Assignment
According to the excerpt on daylight analysis results below, how many window groups is Honeybee's alternative annual-metric method currently limited to?

Excerpted text
-----

There are currently two me… chanisms to input the results of a daylight analysis:
1. In the initial design which is currently used for most of the recipes other than `AnnualDaylight` the results are imported for each `AnalysisPoint` from every window group, for each time step and separate for total and direct contribution. In other words if there are 3 window groups in a scene for a daylight coefficient study each point will have 3 (for each window group) * 8760 (for each hour) * 2 (direct vs total) integer values associated to it. Now add a couple of dynamic blinds and a study with 2000 test points and you can imagine it will be a lot of data.
Inside Python itself that's no problem. It brings a great level of flexibility for post processing and applications like blind controls, lighting controls, etc, but when you load these data from inside Grasshopper and or Dynamo [it slows down the whole interface](https://github.com/ladybug-tools/honeybee-grasshopper/issues/10) for reasons which is out of my control.
2. The reality is that most of Honeybee users don't really need all those data for post-processing and what they really care about is a quick calculation of annual metrics such as `Daylight Autonomy`. For this reason Honeybee has an alternative solution which reads the results from the results file, calculates the annual metric and keeps none of the initial data. This workflow addresses the issue with slowing down the process but limits the level of flexibility of post-processing data. I currently limited this method to a single window group so I didn't have to access several files for calculating annual metrics.
Opening and closing multiple files thanks to iterators is very easy to do but is not the most efficient way to access the data. Specially when you're dealing with gigabytes of values.
## What if we keep the values in the file but point each analysis point to the correct byte to get the results?

-----

Data for analysis

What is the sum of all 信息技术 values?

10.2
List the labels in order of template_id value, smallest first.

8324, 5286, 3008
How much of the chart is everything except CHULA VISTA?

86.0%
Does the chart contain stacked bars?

-----

Result of this task
It is limited to a single window group.